Kelley’s murder was the first of three homicides this week. Two more would follow shortly after.

“People should know this kind of tragedy happened and it’s happening a lot in the Federal Way area,” said Janice Whitish, whose son was friends with Kelley. “And it’s scary. We don’t live too far from here. We have a 5-year-old at home, and it’s tough to think he could be outside playing and somebody with an attitude or a gun, whatever, can shoot randomly, and innocent people could get hurt.”

Audett and his friend Andy Simmons both attended Thomas Jefferson High School with Kelley and will never forget his big hugs, or “big smelly hugs” they joked.

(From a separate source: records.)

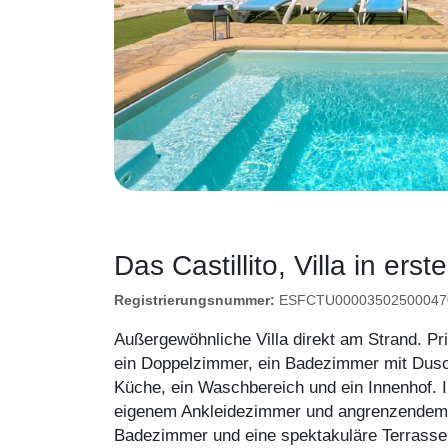
Das Castillito, Villa in erst
Registrierungsnummer:
ESFCTU000035025000470
Außergewöhnliche Villa direkt am Strand. Pri
ein Doppelzimmer, ein Badezimmer mit Dusc
Küche, ein Waschbereich und ein Innenhof. 
eigenem Ankleidezimmer und angrenzendem Z
Badezimmer und eine spektakuläre Terrasse.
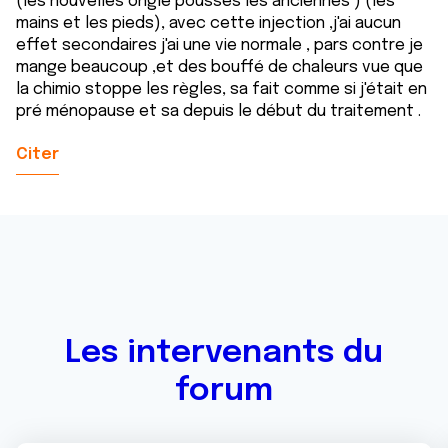
(les nouvelles ongle pousses les anciennes ) (les
mains et les pieds), avec cette injection ,j'ai aucun
effet secondaires j'ai une vie normale , pars contre je
mange beaucoup ,et des bouffé de chaleurs vue que
la chimio stoppe les règles, sa fait comme si j'était en
pré ménopause et sa depuis le début du traitement .
Citer
Les intervenants du
forum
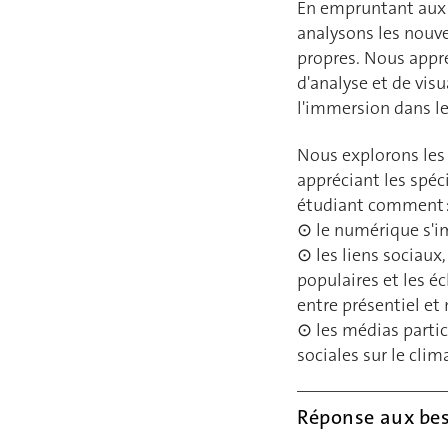
En empruntant aux 
analysons les nouv
propres. Nous appre
d'analyse et de visu
l'immersion dans l
Nous explorons les
appréciant les spéci
étudiant comment 
⊙ le numérique s'im
⊙ les liens sociaux,
populaires et les é
entre présentiel et
⊙ les médias parti
sociales sur le clima
Réponse aux bes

“Every time he saw me at a party or anything, he’d always get this big stupid smile on his face and come up and give me a huge hug, and then we’d just crack jokes,” Simmons said, adding that he hasn’t seen Kelley in seven years, yet his death hits him as hard as when his grandfather died. “He was just a huge part of my life in high school and a little bit past and now he’s gone.”

Audett said Kelley was passionate and very dedicated to the metal music scene.

“He was at every show, cleaning up, volunteering, setting up stages, whatever he could do to improve and support the metal scene in the Northwest, this great state of ours,” Audett said. “He would be there and he would do it.”

Simmons said Kelley was the type of guy who is probably looking down on everyone laughing that he didn’t go out when he was 27 “like a mainstream poser.”

“He’ll be a memory forever,” Simmons said. “Legends never die; he’ll live on forever.”